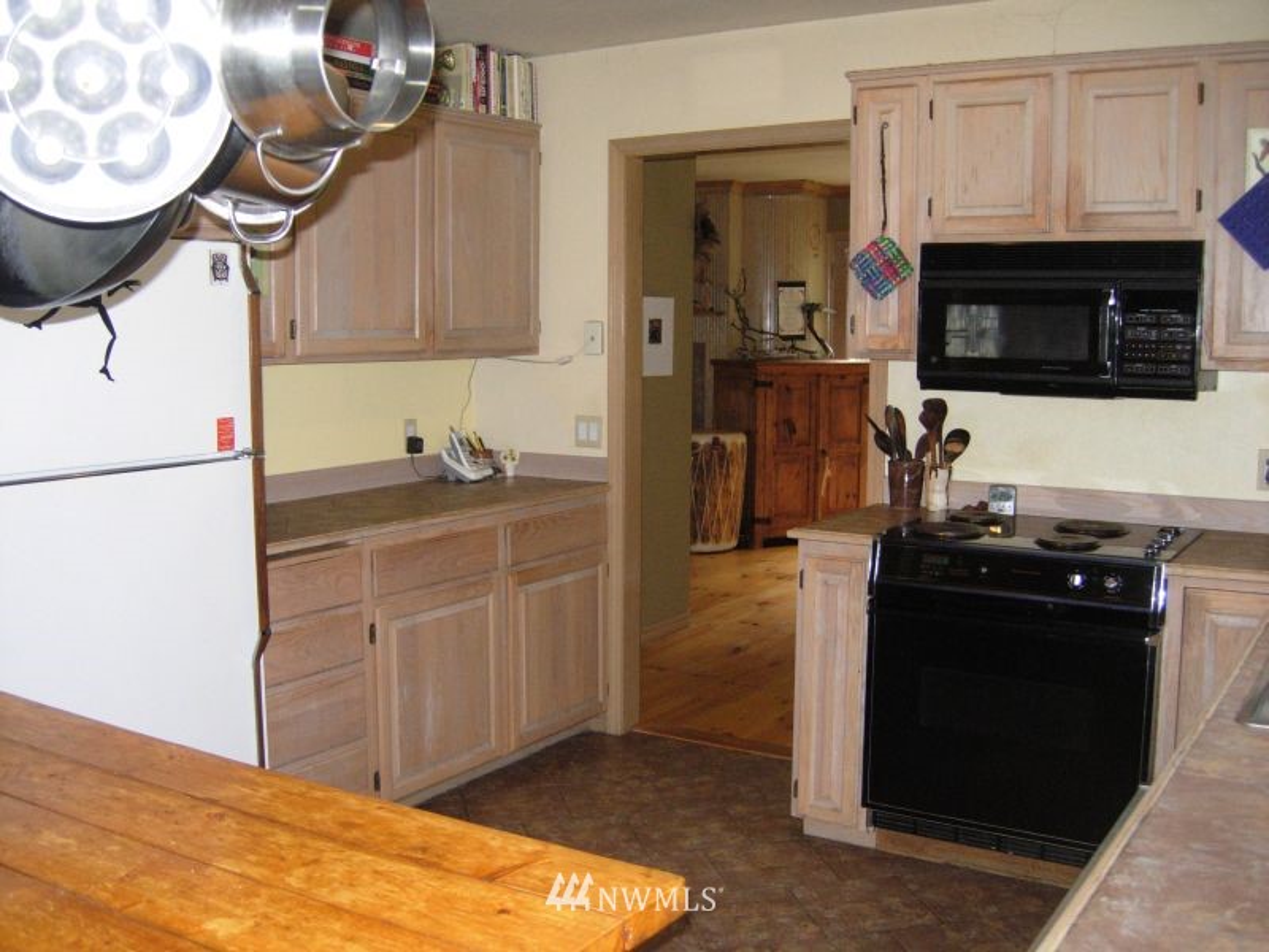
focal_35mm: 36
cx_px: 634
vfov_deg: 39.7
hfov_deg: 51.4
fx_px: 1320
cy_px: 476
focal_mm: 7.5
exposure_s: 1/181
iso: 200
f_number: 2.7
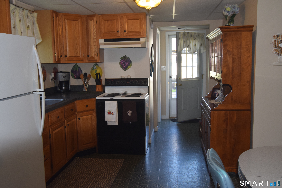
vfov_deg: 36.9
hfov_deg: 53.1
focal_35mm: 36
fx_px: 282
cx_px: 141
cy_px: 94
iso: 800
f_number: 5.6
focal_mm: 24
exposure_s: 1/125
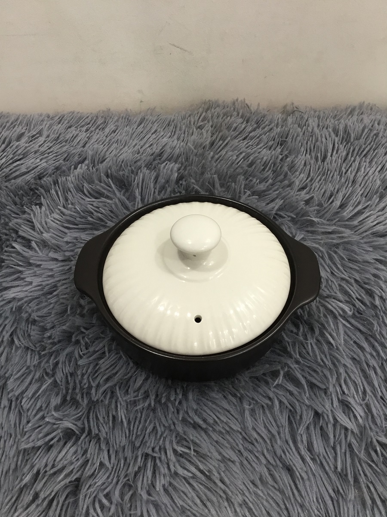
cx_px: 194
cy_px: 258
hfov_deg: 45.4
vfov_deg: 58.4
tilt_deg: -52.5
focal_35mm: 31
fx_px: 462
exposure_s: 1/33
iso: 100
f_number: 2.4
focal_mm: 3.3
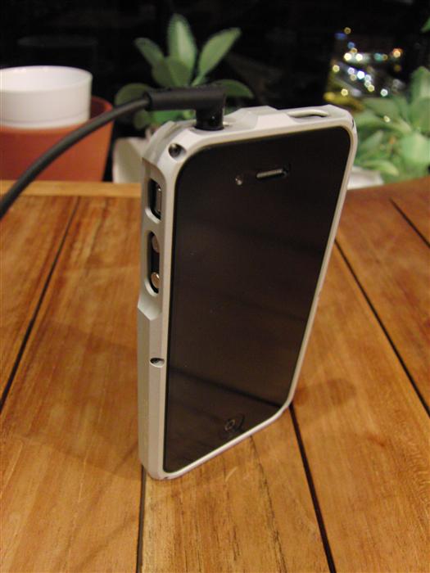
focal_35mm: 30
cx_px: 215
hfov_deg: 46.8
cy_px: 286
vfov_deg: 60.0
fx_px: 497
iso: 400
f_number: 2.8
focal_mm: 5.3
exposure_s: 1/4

Exercise goal:
Return only the lines from the one containing "vfov_deg: 58.4" through the last line of the entries above, exactly as written and without pictures.

Answer section:
vfov_deg: 58.4
tilt_deg: -52.5
focal_35mm: 31
fx_px: 462
exposure_s: 1/33
iso: 100
f_number: 2.4
focal_mm: 3.3
focal_35mm: 30
cx_px: 215
hfov_deg: 46.8
cy_px: 286
vfov_deg: 60.0
fx_px: 497
iso: 400
f_number: 2.8
focal_mm: 5.3
exposure_s: 1/4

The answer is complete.